Input records —
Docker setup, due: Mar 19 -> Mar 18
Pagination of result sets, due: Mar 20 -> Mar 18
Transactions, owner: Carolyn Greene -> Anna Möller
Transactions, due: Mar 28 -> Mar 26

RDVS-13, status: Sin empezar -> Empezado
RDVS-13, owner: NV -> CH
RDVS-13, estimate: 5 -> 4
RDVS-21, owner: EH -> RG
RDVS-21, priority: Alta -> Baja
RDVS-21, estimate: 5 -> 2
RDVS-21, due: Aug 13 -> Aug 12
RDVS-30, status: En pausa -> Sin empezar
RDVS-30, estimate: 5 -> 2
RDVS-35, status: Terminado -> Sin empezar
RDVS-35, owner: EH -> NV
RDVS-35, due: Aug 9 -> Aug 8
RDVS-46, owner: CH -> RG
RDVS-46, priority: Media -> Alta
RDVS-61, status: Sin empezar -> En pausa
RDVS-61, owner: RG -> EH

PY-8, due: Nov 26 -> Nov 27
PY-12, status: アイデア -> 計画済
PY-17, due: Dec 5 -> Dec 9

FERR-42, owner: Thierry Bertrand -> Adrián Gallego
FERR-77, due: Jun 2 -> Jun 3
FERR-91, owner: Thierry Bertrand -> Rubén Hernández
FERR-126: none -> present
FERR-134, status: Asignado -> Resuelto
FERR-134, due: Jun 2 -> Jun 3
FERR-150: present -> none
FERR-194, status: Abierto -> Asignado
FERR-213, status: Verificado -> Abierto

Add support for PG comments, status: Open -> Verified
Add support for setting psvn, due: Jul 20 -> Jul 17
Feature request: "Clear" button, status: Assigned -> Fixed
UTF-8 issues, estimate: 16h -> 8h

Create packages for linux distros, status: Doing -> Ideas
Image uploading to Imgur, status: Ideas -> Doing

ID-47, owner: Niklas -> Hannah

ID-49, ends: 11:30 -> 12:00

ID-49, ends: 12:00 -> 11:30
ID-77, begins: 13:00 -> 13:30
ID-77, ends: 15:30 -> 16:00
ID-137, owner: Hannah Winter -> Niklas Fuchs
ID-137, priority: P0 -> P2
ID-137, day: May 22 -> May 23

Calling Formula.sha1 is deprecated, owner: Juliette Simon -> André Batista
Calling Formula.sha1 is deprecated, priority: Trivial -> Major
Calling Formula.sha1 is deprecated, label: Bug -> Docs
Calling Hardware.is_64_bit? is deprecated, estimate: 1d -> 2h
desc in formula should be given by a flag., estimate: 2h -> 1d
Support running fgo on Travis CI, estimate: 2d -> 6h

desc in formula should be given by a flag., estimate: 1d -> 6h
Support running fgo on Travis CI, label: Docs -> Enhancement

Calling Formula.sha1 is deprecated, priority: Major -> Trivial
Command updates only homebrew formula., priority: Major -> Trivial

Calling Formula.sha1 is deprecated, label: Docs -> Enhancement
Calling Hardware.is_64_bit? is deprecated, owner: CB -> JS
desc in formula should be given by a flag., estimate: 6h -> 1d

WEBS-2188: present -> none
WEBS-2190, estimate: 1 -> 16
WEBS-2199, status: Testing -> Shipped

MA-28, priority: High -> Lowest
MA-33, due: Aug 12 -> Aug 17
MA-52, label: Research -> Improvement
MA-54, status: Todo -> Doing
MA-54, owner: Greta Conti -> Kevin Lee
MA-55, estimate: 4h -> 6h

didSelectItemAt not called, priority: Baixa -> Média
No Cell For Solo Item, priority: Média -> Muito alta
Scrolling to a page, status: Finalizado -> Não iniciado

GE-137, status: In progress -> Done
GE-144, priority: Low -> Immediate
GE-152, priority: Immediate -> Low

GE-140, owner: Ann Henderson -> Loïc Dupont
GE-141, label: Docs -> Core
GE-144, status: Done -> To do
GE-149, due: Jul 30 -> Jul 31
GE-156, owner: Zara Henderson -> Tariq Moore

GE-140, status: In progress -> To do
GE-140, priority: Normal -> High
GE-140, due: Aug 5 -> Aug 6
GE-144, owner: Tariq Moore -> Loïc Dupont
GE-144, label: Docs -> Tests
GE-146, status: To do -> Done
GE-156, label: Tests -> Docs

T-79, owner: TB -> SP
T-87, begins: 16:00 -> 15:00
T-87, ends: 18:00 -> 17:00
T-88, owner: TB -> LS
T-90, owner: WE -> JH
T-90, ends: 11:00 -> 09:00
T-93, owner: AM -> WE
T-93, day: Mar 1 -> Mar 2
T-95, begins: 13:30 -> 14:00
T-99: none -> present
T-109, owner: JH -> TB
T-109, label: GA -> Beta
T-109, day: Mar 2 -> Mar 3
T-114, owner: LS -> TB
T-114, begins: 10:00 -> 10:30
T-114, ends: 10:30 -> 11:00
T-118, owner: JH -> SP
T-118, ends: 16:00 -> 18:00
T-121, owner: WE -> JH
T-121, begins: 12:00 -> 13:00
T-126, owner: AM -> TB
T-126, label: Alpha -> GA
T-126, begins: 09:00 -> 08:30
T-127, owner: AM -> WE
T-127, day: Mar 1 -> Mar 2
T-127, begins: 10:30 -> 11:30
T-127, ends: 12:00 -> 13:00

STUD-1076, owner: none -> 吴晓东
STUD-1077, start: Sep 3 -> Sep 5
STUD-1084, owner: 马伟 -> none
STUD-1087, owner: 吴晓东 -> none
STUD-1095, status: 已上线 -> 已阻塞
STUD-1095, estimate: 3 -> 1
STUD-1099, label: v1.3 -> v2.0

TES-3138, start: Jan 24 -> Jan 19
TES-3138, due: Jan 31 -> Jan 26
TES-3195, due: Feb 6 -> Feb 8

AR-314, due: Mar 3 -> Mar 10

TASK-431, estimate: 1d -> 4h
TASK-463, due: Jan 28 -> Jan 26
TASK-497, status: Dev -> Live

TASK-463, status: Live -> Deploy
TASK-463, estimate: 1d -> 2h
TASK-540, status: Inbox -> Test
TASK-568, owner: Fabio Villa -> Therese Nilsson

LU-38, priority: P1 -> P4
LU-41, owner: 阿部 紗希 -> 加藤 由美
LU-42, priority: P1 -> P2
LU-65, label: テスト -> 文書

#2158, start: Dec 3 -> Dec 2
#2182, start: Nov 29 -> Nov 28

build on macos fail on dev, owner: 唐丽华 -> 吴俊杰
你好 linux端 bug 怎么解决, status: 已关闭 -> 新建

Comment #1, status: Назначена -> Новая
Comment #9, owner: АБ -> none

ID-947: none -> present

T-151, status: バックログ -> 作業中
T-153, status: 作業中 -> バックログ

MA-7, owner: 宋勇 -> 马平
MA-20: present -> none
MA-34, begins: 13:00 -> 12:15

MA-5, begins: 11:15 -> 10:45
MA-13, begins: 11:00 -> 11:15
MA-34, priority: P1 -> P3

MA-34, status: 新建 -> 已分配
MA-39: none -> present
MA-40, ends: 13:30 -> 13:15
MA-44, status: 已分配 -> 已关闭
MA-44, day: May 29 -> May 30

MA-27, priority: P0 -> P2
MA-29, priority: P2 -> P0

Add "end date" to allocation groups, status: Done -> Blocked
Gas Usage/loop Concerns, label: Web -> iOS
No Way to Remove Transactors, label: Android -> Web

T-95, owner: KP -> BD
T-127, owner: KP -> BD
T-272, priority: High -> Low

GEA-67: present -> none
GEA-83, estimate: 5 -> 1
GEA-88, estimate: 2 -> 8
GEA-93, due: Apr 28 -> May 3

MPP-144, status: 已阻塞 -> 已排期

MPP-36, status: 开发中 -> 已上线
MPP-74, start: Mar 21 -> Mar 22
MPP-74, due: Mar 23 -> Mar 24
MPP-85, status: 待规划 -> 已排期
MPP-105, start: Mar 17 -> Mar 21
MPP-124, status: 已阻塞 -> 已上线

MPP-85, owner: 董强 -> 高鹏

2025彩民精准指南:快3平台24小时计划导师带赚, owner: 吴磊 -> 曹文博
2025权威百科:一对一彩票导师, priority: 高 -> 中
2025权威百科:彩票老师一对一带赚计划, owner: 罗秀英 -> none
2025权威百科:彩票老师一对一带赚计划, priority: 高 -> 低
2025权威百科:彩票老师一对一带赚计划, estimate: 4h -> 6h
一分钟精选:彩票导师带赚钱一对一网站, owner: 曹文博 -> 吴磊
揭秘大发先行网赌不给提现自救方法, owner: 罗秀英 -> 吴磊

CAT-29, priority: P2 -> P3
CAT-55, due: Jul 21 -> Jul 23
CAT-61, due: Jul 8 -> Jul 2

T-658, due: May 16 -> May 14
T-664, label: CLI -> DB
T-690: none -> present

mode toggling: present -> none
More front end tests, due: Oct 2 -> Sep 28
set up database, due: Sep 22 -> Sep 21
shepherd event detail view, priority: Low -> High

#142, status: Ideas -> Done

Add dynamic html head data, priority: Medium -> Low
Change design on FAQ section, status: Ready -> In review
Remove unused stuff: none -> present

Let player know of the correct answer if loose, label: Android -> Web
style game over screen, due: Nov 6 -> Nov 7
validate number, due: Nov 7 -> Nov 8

What you need to do — Show every line above in which the word "desc" is found.

Answer for this exercise —
desc in formula should be given by a flag., estimate: 2h -> 1d
desc in formula should be given by a flag., estimate: 1d -> 6h
desc in formula should be given by a flag., estimate: 6h -> 1d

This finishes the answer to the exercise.